Are we persons, or do we have personalities?
The distinction seems trivial, but in fact cuts to the very core of our (theological) anthropology. In an excursus in Resurrection and Moral Order,, O’Donovan writes:
In modern idealism the term ‘person’ has lost the very element which once made it important for Christian thought, and is reduced once again to expressing an individuality which is rooted in generic attributes, either in ‘rational nature’ (Kant) or in ‘personality’ (Hegel). (The abstract form of the noun ‘personality’, replacing the concrete ‘person’, confirms this shift of understanding.) What the particular features of these attributes are varies from thinker to thinker; but usually they have to do with the exercise of reason, will and self-consciousness. It is, in fact, a return within the parameters of the pre-Christian conception of individual humanity as nous (mind). What is meant by ‘respect for persons’ is a regard for the highest form of being as it achieves concrete existence in individual humans. Kant’s famous formulation of the categorical imperative in its second form, bidding us to treat ‘rational nature’ as an end in itself ‘whether in your own person or in that of another’ ( Groundwork 429), presents an exact formal contrast with the formula ‘one person in two natures’. For the modern, as for the pre-Christian, world, individuality is the form in which rational nature exists. For the classical Christian world, on the other hand, rational nature is the mode in which the individual exists. It is not surprising, then, that for all the apparent seriousness with which the modern world has taken the human person, it has been constantly seduced by enterprises of totalitarian utility which subordinate the individual to the quantitative and qualitative betterment of a homogenized realm of personality.

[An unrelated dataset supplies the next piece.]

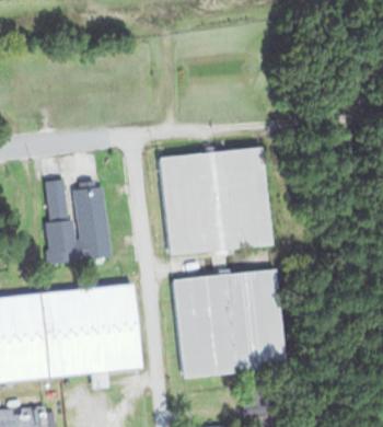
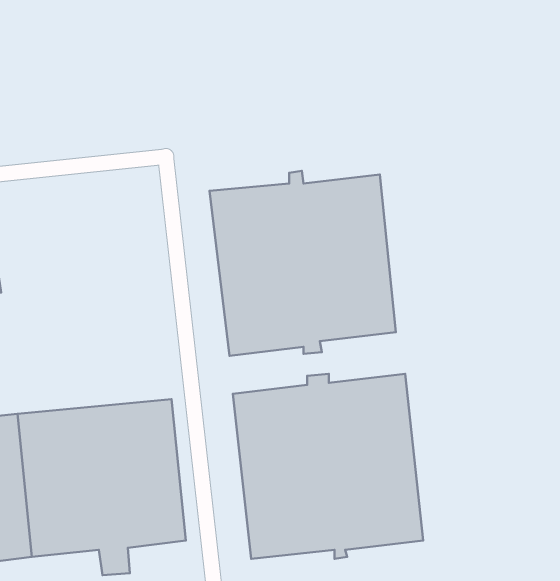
building: [44,176,113,265] -> none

In other words, O’Donovan contends that the individual person is more basic, more fundamental than what constitutes him. If persons is a more fundamental category, than ‘Respect for persons’ extends to those who do not, for instance, display ‘rational natures’ (such as those who are comatose, for instance).

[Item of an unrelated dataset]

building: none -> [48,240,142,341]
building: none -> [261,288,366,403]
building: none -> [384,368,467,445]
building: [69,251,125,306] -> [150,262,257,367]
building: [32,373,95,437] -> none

What’s intriguing, however, is O’Donovan’s claim about the effects of making ‘personality’ the dominant paradigm through which we view humans. His claim that it tends to result in “totalitarian utility” which “subordinates the individual to… a homogenized realm of personality” initially made me think of viewing man as strictly an economic producer, as is so pervasive in modern thought (capitalism and communism are both guilty of this).

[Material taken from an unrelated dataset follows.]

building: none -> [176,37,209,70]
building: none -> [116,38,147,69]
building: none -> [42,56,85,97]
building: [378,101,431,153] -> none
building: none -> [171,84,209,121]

But one could just as easily point to the homogenization of the “Single Young Female” as exemplary of this sort of “totalitarian utility” that judges young women on whether they have adopted the “lifestyle.” A better example, perhaps, might be the modern dating culture, which understands the decree, “They’re not my type” to be a defeater for any possibility of relationship. The phrase imposes a standard of personality upon the world to which desirous suiters must conform (a standard which is less diverse than it initially seems, as a quick glance at womens’ profiles on dating websites reveals).
If O’Donovan is correct, the totalitarian presence of “personality” is deeply problematic for Christians who wish to have a thoroughly Christian worldview.
Exit question: to what extent has this mistaken notion influenced our Church and Christian leadership cultures?*
*HT to Hot Air for the “Exit Question” idea.